- **УСЛОВИЕ ЗАДАНИЯ**: Перепечатайте все приведённые ниже данные строка за строкой без каких-либо изменений. Изображения в ответ не включайте.

[Сохранённые записи]
──────

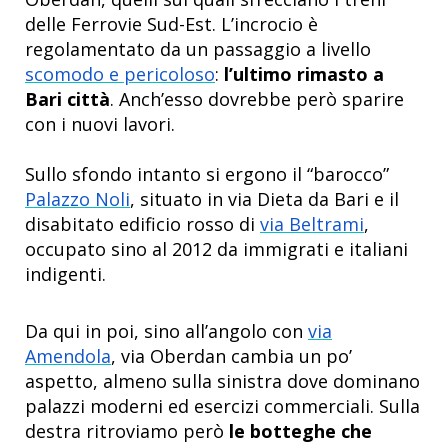
delle Ferrovie Sud-Est. L’incrocio è
regolamentato da un passaggio a livello
scomodo e pericoloso
:
l’ultimo rimasto a
Bari città
. Anch’esso dovrebbe però sparire
con i nuovi lavori.
Sullo sfondo intanto si ergono il “barocco”
Palazzo Noli
, situato in via Dieta da Bari e il
disabitato edificio rosso di
via Beltrami
,
occupato sino al 2012 da immigrati e italiani
indigenti.
Da qui in poi, sino all’angolo con
via
Amendola
, via Oberdan cambia un po’
aspetto, almeno sulla sinistra dove dominano
palazzi moderni ed esercizi commerciali. Sulla
destra ritroviamo però
le botteghe che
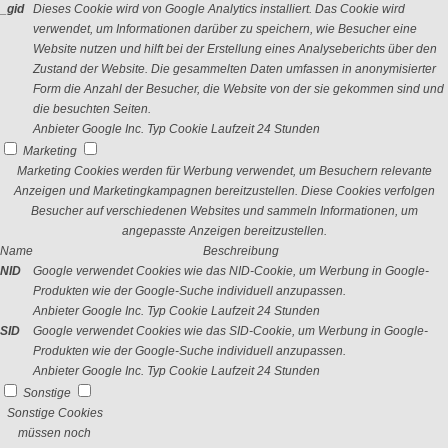
_gid
Dieses Cookie wird von Google Analytics installiert. Das Cookie wird
verwendet, um Informationen darüber zu speichern, wie Besucher eine
Website nutzen und hilft bei der Erstellung eines Analyseberichts über den
Zustand der Website. Die gesammelten Daten umfassen in anonymisierter
Form die Anzahl der Besucher, die Website von der sie gekommen sind und
die besuchten Seiten.
Anbieter
Google Inc.
Typ
Cookie
Laufzeit
24 Stunden
Marketing
Marketing Cookies werden für Werbung verwendet, um Besuchern relevante
Anzeigen und Marketingkampagnen bereitzustellen. Diese Cookies verfolgen
Besucher auf verschiedenen Websites und sammeln Informationen, um
angepasste Anzeigen bereitzustellen.
Name
Beschreibung
NID
Google verwendet Cookies wie das NID-Cookie, um Werbung in Google-
Produkten wie der Google-Suche individuell anzupassen.
Anbieter
Google Inc.
Typ
Cookie
Laufzeit
24 Stunden
SID
Google verwendet Cookies wie das SID-Cookie, um Werbung in Google-
Produkten wie der Google-Suche individuell anzupassen.
Anbieter
Google Inc.
Typ
Cookie
Laufzeit
24 Stunden
Sonstige
Sonstige Cookies
müssen noch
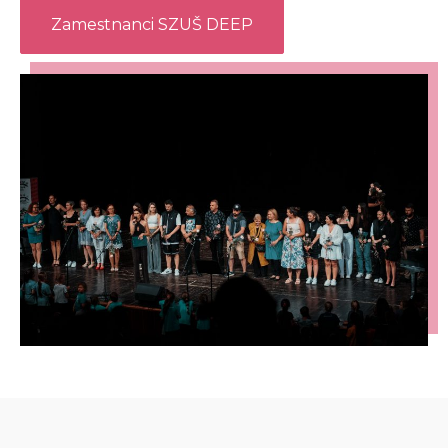
Zamestnanci SZUŠ DEEP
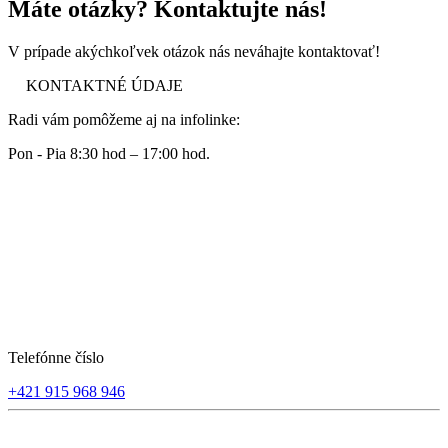
Máte otázky? Kontaktujte nás!
V prípade akýchkoľvek otázok nás neváhajte kontaktovať!
KONTAKTNÉ ÚDAJE
Radi vám pomôžeme aj na infolinke:
Pon - Pia 8:30 hod – 17:00 hod.
Telefónne číslo
+421 915 968 946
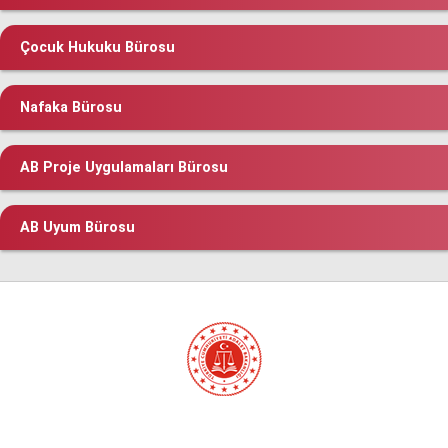
Çocuk Hukuku Bürosu
Nafaka Bürosu
AB Proje Uygulamaları Bürosu
AB Uyum Bürosu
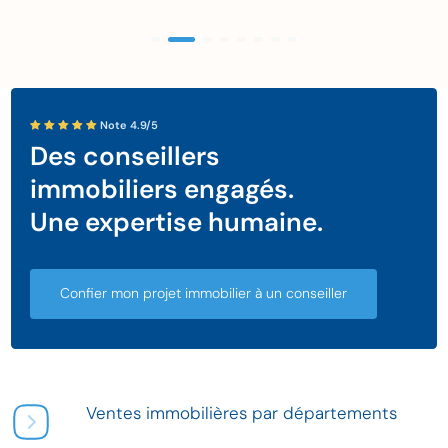
Note 4.9/5
Des conseillers
immobiliers engagés.
Une expertise humaine.
Confier mon projet immobilier à un conseiller
Ventes immobilières par départements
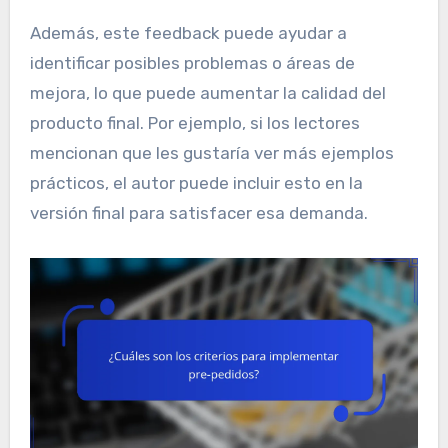
Además, este feedback puede ayudar a
identificar posibles problemas o áreas de
mejora, lo que puede aumentar la calidad del
producto final. Por ejemplo, si los lectores
mencionan que les gustaría ver más ejemplos
prácticos, el autor puede incluir esto en la
versión final para satisfacer esa demanda.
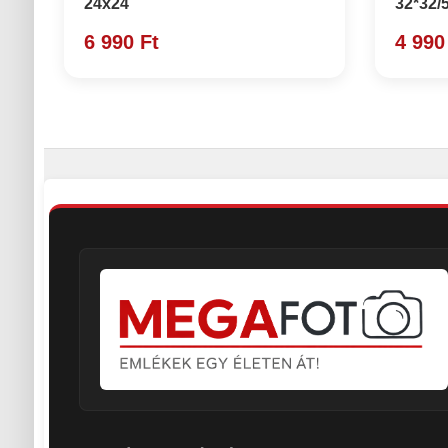
24x24
32*32/
6 990 Ft
4 990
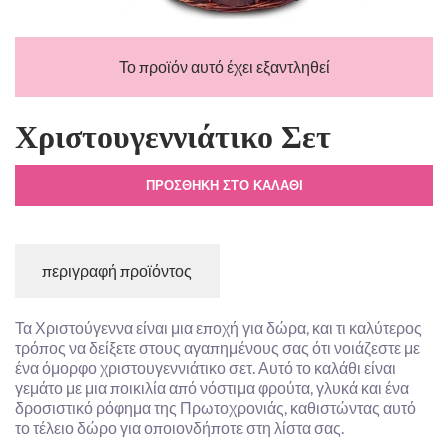
Το προϊόν αυτό έχει εξαντληθεί
Χριστουγεννιάτικο Σετ
ΠΡΟΣΘΉΚΗ ΣΤΟ ΚΑΛΆΘΙ
περιγραφή προϊόντος
Τα Χριστούγεννα είναι μια εποχή για δώρα, και τι καλύτερος
τρόπος να δείξετε στους αγαπημένους σας ότι νοιάζεστε με
ένα όμορφο χριστουγεννιάτικο σετ. Αυτό το καλάθι είναι
γεμάτο με μια ποικιλία από νόστιμα φρούτα, γλυκά και ένα
δροσιστικό ρόφημα της Πρωτοχρονιάς, καθιστώντας αυτό
το τέλειο δώρο για οποιονδήποτε στη λίστα σας.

──────

- **РЕШЕНИЕ ЗАДАНИЯ**:
delle Ferrovie Sud-Est. L’incrocio è
regolamentato da un passaggio a livello
scomodo e pericoloso
:
l’ultimo rimasto a
Bari città
. Anch’esso dovrebbe però sparire
con i nuovi lavori.
Sullo sfondo intanto si ergono il “barocco”
Palazzo Noli
, situato in via Dieta da Bari e il
disabitato edificio rosso di
via Beltrami
,
occupato sino al 2012 da immigrati e italiani
indigenti.
Da qui in poi, sino all’angolo con
via
Amendola
, via Oberdan cambia un po’
aspetto, almeno sulla sinistra dove dominano
palazzi moderni ed esercizi commerciali. Sulla
destra ritroviamo però
le botteghe che
_gid
Dieses Cookie wird von Google Analytics installiert. Das Cookie wird
verwendet, um Informationen darüber zu speichern, wie Besucher eine
Website nutzen und hilft bei der Erstellung eines Analyseberichts über den
Zustand der Website. Die gesammelten Daten umfassen in anonymisierter
Form die Anzahl der Besucher, die Website von der sie gekommen sind und
die besuchten Seiten.
Anbieter
Google Inc.
Typ
Cookie
Laufzeit
24 Stunden
Marketing
Marketing Cookies werden für Werbung verwendet, um Besuchern relevante
Anzeigen und Marketingkampagnen bereitzustellen. Diese Cookies verfolgen
Besucher auf verschiedenen Websites und sammeln Informationen, um
angepasste Anzeigen bereitzustellen.
Name
Beschreibung
NID
Google verwendet Cookies wie das NID-Cookie, um Werbung in Google-
Produkten wie der Google-Suche individuell anzupassen.
Anbieter
Google Inc.
Typ
Cookie
Laufzeit
24 Stunden
SID
Google verwendet Cookies wie das SID-Cookie, um Werbung in Google-
Produkten wie der Google-Suche individuell anzupassen.
Anbieter
Google Inc.
Typ
Cookie
Laufzeit
24 Stunden
Sonstige
Sonstige Cookies
müssen noch
Zamestnanci SZUŠ DEEP
Máte otázky? Kontaktujte nás!
V prípade akýchkoľvek otázok nás neváhajte kontaktovať!
KONTAKTNÉ ÚDAJE
Radi vám pomôžeme aj na infolinke:
Pon - Pia 8:30 hod – 17:00 hod.
Telefónne číslo
+421 915 968 946
Çocuk Hukuku Bürosu
Nafaka Bürosu
AB Proje Uygulamaları Bürosu
AB Uyum Bürosu
Note 4.9/5
Des conseillers
immobiliers engagés.
Une expertise humaine.
Confier mon projet immobilier à un conseiller
Ventes immobilières par départements
Además, este feedback puede ayudar a
identificar posibles problemas o áreas de
mejora, lo que puede aumentar la calidad del
producto final. Por ejemplo, si los lectores
mencionan que les gustaría ver más ejemplos
prácticos, el autor puede incluir esto en la
versión final para satisfacer esa demanda.
24x24
32*32/
6 990 Ft
4 990
Το προϊόν αυτό έχει εξαντληθεί
Χριστουγεννιάτικο Σετ
ΠΡΟΣΘΉΚΗ ΣΤΟ ΚΑΛΆΘΙ
περιγραφή προϊόντος
Τα Χριστούγεννα είναι μια εποχή για δώρα, και τι καλύτερος
τρόπος να δείξετε στους αγαπημένους σας ότι νοιάζεστε με
ένα όμορφο χριστουγεννιάτικο σετ. Αυτό το καλάθι είναι
γεμάτο με μια ποικιλία από νόστιμα φρούτα, γλυκά και ένα
δροσιστικό ρόφημα της Πρωτοχρονιάς, καθιστώντας αυτό
το τέλειο δώρο για οποιονδήποτε στη λίστα σας.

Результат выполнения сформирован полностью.